Total Tayangan Halaman

Rabu, 18 September 2013

Jumat, 16 Agustus 2013

Kamis, 30 Agustus 2012

KELEMBUTAN ITSAR




MENGGALI SIFAT AHLUL BADAR
                                                      

D itengah hiruk pikuknya dunia yang di dominasi oleh isme – isme ( paham / ideologi ) materialistik, individualistik, hedonisme, sekuleristik, liberalisme, dan beragam sekutunya, rasanya kita sulit menjumpai praktek itsar ( mengutamakan kepentingan orang lain dari pada kepentingan dirinya sendiri ) di tengah tengah masyarakat.
Satu masyarakat tidak akan jadi baik jika di dalam masyarakat tersebut tidak ada sifat itsar, bahkan di kalangan kaum muslimin, terlebih lagi pada para pegiat amal islaminya masih sulit untuk bersikap itsar meskipun terkadang tuntutan itsar sudah ada di depan mata. Wal’iyadzu billah.
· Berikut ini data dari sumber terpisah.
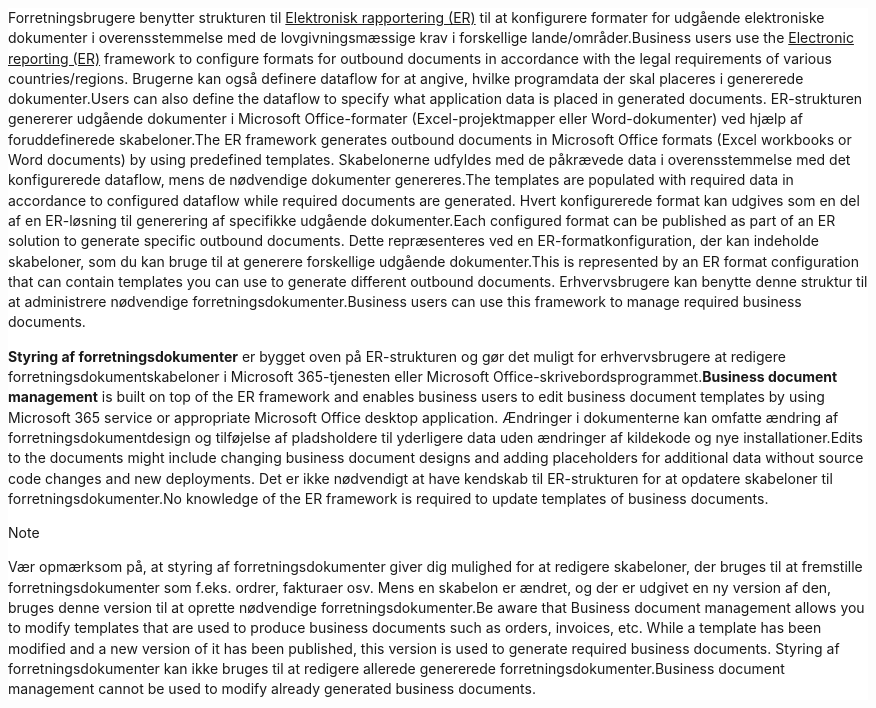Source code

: <span data-ttu-id="f254f-104">Forretningsbrugere benytter strukturen til [Elektronisk rapportering (ER)](general-electronic-reporting.md) til at konfigurere formater for udgående elektroniske dokumenter i overensstemmelse med de lovgivningsmæssige krav i forskellige lande/områder.</span><span class="sxs-lookup"><span data-stu-id="f254f-104">Business users use the [Electronic reporting (ER)](general-electronic-reporting.md) framework to configure formats for outbound documents in accordance with the legal requirements of various countries/regions.</span></span> <span data-ttu-id="f254f-105">Brugerne kan også definere dataflow for at angive, hvilke programdata der skal placeres i genererede dokumenter.</span><span class="sxs-lookup"><span data-stu-id="f254f-105">Users can also define the dataflow to specify what application data is placed in generated documents.</span></span> <span data-ttu-id="f254f-106">ER-strukturen genererer udgående dokumenter i Microsoft Office-formater (Excel-projektmapper eller Word-dokumenter) ved hjælp af foruddefinerede skabeloner.</span><span class="sxs-lookup"><span data-stu-id="f254f-106">The ER framework generates outbound documents in Microsoft Office formats (Excel workbooks or Word documents) by using predefined templates.</span></span> <span data-ttu-id="f254f-107">Skabelonerne udfyldes med de påkrævede data i overensstemmelse med det konfigurerede dataflow, mens de nødvendige dokumenter genereres.</span><span class="sxs-lookup"><span data-stu-id="f254f-107">The templates are populated with required data in accordance to configured dataflow while required documents are generated.</span></span> <span data-ttu-id="f254f-108">Hvert konfigurerede format kan udgives som en del af en ER-løsning til generering af specifikke udgående dokumenter.</span><span class="sxs-lookup"><span data-stu-id="f254f-108">Each configured format can be published as part of an ER solution to generate specific outbound documents.</span></span> <span data-ttu-id="f254f-109">Dette repræsenteres ved en ER-formatkonfiguration, der kan indeholde skabeloner, som du kan bruge til at generere forskellige udgående dokumenter.</span><span class="sxs-lookup"><span data-stu-id="f254f-109">This is represented by an ER format configuration that can contain templates you can use to generate different outbound documents.</span></span> <span data-ttu-id="f254f-110">Erhvervsbrugere kan benytte denne struktur til at administrere nødvendige forretningsdokumenter.</span><span class="sxs-lookup"><span data-stu-id="f254f-110">Business users can use this framework to manage required business documents.</span></span>

<span data-ttu-id="f254f-111">**Styring af forretningsdokumenter** er bygget oven på ER-strukturen og gør det muligt for erhvervsbrugere at redigere forretningsdokumentskabeloner i Microsoft 365-tjenesten eller Microsoft Office-skrivebordsprogrammet.</span><span class="sxs-lookup"><span data-stu-id="f254f-111">**Business document management** is built on top of the ER framework and enables business users to edit business document templates by using Microsoft 365 service or appropriate Microsoft Office desktop application.</span></span> <span data-ttu-id="f254f-112">Ændringer i dokumenterne kan omfatte ændring af forretningsdokumentdesign og tilføjelse af pladsholdere til yderligere data uden ændringer af kildekode og nye installationer.</span><span class="sxs-lookup"><span data-stu-id="f254f-112">Edits to the documents might include changing business document designs and adding placeholders for additional data without source code changes and new deployments.</span></span> <span data-ttu-id="f254f-113">Det er ikke nødvendigt at have kendskab til ER-strukturen for at opdatere skabeloner til forretningsdokumenter.</span><span class="sxs-lookup"><span data-stu-id="f254f-113">No knowledge of the ER framework is required to update templates of business documents.</span></span>

> [!NOTE]
> <span data-ttu-id="f254f-114">Vær opmærksom på, at styring af forretningsdokumenter giver dig mulighed for at redigere skabeloner, der bruges til at fremstille forretningsdokumenter som f.eks. ordrer, fakturaer osv. Mens en skabelon er ændret, og der er udgivet en ny version af den, bruges denne version til at oprette nødvendige forretningsdokumenter.</span><span class="sxs-lookup"><span data-stu-id="f254f-114">Be aware that Business document management allows you to modify templates that are used to produce business documents such as orders, invoices, etc. While a template has been modified and a new version of it has been published, this version is used to generate required business documents.</span></span> <span data-ttu-id="f254f-115">Styring af forretningsdokumenter kan ikke bruges til at redigere allerede genererede forretningsdokumenter.</span><span class="sxs-lookup"><span data-stu-id="f254f-115">Business document management cannot be used to modify already generated business documents.</span></span>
Ibarat satu penyakit, kelangkaan akan sifat itsar telah menjadi satu wabah yang mendekati kronis. Tanpa pandang bulu, penyakit ini menyebar di seluruh lapisan masyarakat. Tak terkecuali mereka yang seharusnya mewarisi satu “ gen kemulyaan “ orang – orang mulia yang hidup di satu qurun yang mulia. Padahal seharusnya kaum muslimin mewarisi gen ini dari para pendahulunya, walau bagaimanapun keadaannya, dominan maupun resesif. Akan tetapi karena pekatnya kabut jahiliyah modern sehingga menyebabkan semakin kaburnya akan kebatilan dan kebenaran, dan kemulyaan dan kehinaan. Nilai nilai syar’I di hujat, sebaliknya produk produk nafsu dan akal di bela manusia habis habisan. Sehingga berakibat hati menjadi terpuruk lemah dalam kesendirian dan keterasigan di tengah tengah keramaian jahiliyah modern. Inilah fakta di lapangan yang banyak terjadi hari ini. Akankah hati kita, kita biarkan mati secara perlahan – lahan karena sikap keegoisan kita dan ketidak pedulian kita? Padahal Rosulullah Muhammad Saw telah mengingatkan:
Barangsiapa yang tidak peduli / perhatian dengan urusan kaum muslimin, maka ia tidak termasuk golongan mereka. “ ( HR. Ath Thabarani )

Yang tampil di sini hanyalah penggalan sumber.